***** DATA FOR THIS TASK *****

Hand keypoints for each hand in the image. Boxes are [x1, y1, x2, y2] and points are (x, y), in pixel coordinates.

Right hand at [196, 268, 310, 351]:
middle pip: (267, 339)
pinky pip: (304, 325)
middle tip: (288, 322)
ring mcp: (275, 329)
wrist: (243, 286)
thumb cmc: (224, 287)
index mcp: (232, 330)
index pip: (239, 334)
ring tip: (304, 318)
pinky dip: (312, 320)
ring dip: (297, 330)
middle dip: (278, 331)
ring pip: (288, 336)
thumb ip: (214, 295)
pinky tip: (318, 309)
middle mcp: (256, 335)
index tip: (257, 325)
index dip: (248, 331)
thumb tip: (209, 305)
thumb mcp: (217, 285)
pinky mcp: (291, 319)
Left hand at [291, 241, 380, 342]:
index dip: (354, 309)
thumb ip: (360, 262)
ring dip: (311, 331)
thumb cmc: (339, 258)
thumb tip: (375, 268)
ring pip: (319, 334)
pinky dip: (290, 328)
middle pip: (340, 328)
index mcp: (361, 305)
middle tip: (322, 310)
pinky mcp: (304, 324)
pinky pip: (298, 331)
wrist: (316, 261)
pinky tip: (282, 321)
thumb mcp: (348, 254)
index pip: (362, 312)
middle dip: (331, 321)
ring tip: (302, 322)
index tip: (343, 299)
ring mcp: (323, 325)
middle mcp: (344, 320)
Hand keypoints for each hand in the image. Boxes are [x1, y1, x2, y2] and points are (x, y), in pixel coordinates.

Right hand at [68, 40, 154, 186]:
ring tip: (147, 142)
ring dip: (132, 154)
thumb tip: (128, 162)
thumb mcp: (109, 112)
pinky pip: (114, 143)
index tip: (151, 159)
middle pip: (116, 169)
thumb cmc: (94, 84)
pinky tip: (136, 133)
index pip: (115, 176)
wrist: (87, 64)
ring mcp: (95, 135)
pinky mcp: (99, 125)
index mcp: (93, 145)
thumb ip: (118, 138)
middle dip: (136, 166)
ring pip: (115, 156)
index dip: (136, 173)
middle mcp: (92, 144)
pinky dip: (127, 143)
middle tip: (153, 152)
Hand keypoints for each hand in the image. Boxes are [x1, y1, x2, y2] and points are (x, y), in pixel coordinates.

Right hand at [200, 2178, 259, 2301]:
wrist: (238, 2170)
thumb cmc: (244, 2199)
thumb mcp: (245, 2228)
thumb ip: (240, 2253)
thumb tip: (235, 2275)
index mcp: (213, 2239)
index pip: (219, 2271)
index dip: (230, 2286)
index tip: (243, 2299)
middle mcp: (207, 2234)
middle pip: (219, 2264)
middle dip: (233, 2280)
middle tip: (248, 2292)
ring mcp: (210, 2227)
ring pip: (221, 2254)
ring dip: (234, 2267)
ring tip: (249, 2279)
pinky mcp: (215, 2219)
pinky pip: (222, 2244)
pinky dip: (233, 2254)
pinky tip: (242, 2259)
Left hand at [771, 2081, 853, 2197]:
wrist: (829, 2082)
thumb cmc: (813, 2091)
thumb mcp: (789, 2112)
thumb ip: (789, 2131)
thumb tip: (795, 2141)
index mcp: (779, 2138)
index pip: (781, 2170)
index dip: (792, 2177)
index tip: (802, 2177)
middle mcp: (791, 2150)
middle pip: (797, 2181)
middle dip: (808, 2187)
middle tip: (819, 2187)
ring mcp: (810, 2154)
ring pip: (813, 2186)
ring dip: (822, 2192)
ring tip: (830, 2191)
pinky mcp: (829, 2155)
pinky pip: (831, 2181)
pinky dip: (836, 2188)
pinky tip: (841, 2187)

*****

Every line in the material must be retyped exactly, with none omitted.

Hand keypoints for each hand in the image. Boxes are [x1, y1, x2, y2] and points are (x, y), in pixel coordinates.

Right hand at [196, 268, 310, 351]:
middle pip: (267, 339)
pinky pip: (304, 325)
middle tip: (288, 322)
ring mcp: (275, 329)
wrist: (243, 286)
thumb cmc: (224, 287)
index mcp: (232, 330)
index pip: (239, 334)
ring tip: (304, 318)
pinky dip: (312, 320)
ring dip: (297, 330)
middle dip: (278, 331)
ring pip: (288, 336)
thumb ip: (214, 295)
pinky tip: (318, 309)
middle mcp: (256, 335)
index tip: (257, 325)
index dip: (248, 331)
thumb tip: (209, 305)
thumb mcp: (217, 285)
pinky mcp: (291, 319)
Left hand at [291, 241, 380, 342]:
index dip: (354, 309)
thumb ip: (360, 262)
ring dip: (311, 331)
thumb cmc: (339, 258)
thumb tip: (375, 268)
ring pip: (319, 334)
pinky dip: (290, 328)
middle pip: (340, 328)
index mcp: (361, 305)
middle tip: (322, 310)
pinky mcp: (304, 324)
pinky pip: (298, 331)
wrist: (316, 261)
pinky tip: (282, 321)
thumb mcp: (348, 254)
index pip: (362, 312)
middle dip: (331, 321)
ring tip: (302, 322)
index tip: (343, 299)
ring mcp: (323, 325)
middle mcp: (344, 320)
Hand keypoints for each hand in the image. Boxes are [x1, y1, x2, y2] and points are (x, y), in pixel coordinates.

Right hand at [68, 40, 154, 186]:
ring tip: (147, 142)
ring dip: (132, 154)
thumb tip: (128, 162)
thumb mcp: (109, 112)
pinky pip: (114, 143)
index tip: (151, 159)
middle pip: (116, 169)
thumb cmc: (94, 84)
pinky tip: (136, 133)
index pip: (115, 176)
wrist: (87, 64)
ring mcp: (95, 135)
pinky mcp: (99, 125)
index mcp: (93, 145)
thumb ip: (118, 138)
middle dip: (136, 166)
ring pip: (115, 156)
index dip: (136, 173)
middle mcp: (92, 144)
pinky dip: (127, 143)
middle tip: (153, 152)
Hand keypoints for each hand in the image. Boxes are [x1, y1, x2, y2] and points are (x, y), in pixel coordinates.

Right hand at [200, 2178, 259, 2301]:
wrist: (238, 2170)
thumb cmc: (244, 2199)
thumb mcp: (245, 2228)
thumb ip: (240, 2253)
thumb tip: (235, 2275)
index mcp: (213, 2239)
index pip: (219, 2271)
index dip: (230, 2286)
index tip: (243, 2299)
middle mcp: (207, 2234)
middle pip: (219, 2264)
middle dip: (233, 2280)
middle tip: (248, 2292)
ring mcp: (210, 2227)
ring pip: (221, 2254)
ring dip: (234, 2267)
ring tip: (249, 2279)
pinky mcp: (215, 2219)
pinky pip: (222, 2244)
pinky dip: (233, 2254)
pinky tip: (242, 2259)
Left hand at [771, 2081, 853, 2197]:
wrist: (829, 2082)
thumb cmc: (813, 2091)
thumb mcp: (789, 2112)
thumb ip: (789, 2131)
thumb tip: (795, 2141)
index mcp: (779, 2138)
index pip: (781, 2170)
index dip: (792, 2177)
index tip: (802, 2177)
middle mcp: (791, 2150)
middle pip: (797, 2181)
middle dip: (808, 2187)
middle tip: (819, 2187)
ring mcp: (810, 2154)
ring pip: (813, 2186)
ring dip: (822, 2192)
ring tip: (830, 2191)
pinky mcp: (829, 2155)
pinky pip: (831, 2181)
pinky dip: (836, 2188)
pinky tip: (841, 2187)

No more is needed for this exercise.